Kolodziej v. Mason
United States Court of Appeals for the Eleventh Circuit
774 F.3d 736 (2014)
In the course of representing a man charged with quadruple murder, attorney James Mason (defendant) was interviewed on the NBC news program Dateline about the high-profile case. Mason claimed that his client could not have possibly committed the crimes because the client was several hundred miles away in Atlanta, Georgia, at the time the murders occurred in central Florida. During the interview, Mason purported to refute the prosecution’s theory of the case, which required his client to have traveled via plane, commit the crimes, and then fly back to a location in Atlanta within a narrow timeframe. At one point, Mason stated, “I challenge anybody to show me, and guess what? Did [the prosecution] bring in any evidence to say that somebody made that route . . .? State’s burden of proof. If they can do it, I’ll challenge ‘em.
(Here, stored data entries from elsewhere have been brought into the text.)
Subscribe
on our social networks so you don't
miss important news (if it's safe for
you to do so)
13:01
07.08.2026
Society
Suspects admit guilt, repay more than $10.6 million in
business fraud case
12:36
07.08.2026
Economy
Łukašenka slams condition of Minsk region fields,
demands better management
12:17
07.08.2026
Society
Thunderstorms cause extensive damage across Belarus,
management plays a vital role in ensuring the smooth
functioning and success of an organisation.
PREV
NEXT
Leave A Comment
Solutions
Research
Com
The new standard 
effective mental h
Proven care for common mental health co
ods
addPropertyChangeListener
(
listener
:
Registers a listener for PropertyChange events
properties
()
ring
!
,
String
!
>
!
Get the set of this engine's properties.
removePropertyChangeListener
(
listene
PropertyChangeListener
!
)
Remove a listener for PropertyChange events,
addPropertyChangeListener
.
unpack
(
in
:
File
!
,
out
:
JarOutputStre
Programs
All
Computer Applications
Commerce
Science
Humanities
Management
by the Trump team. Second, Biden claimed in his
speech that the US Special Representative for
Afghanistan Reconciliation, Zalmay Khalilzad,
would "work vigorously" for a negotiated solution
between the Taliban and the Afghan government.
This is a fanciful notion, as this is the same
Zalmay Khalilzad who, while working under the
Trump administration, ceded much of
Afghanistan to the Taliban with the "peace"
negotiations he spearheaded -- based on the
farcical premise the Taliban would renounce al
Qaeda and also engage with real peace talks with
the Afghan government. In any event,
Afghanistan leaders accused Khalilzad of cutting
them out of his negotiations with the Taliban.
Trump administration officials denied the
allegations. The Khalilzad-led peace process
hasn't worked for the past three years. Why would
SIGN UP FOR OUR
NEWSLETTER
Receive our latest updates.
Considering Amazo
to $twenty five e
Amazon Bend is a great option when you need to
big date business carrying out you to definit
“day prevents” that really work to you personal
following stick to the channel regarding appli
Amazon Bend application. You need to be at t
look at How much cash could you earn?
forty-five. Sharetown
I’ll pay them a million dollars if they can do it.” The interview aired after Mason’s client was convicted by a jury and sentenced to death. However, NBC edited Mason’s comments to state, “I challenge anybody to show me—I’ll pay them a million dollars if they can do it.” Dustin Kolodziej (plaintiff), a law student, viewed Mason’s interview, accepted Mason’s challenge, and proceeded to videotape himself successfully making the trip. Kolodziej filed suit against Mason in federal district court in Texas after Mason refused to make payment. The district court granted Mason’s motion for summary judgment, holding that Mason’s hyperbolic statement directed at the prosecution did not amount to a unilateral offer that could be accepted by Kolodziej. Kolodziej appealed.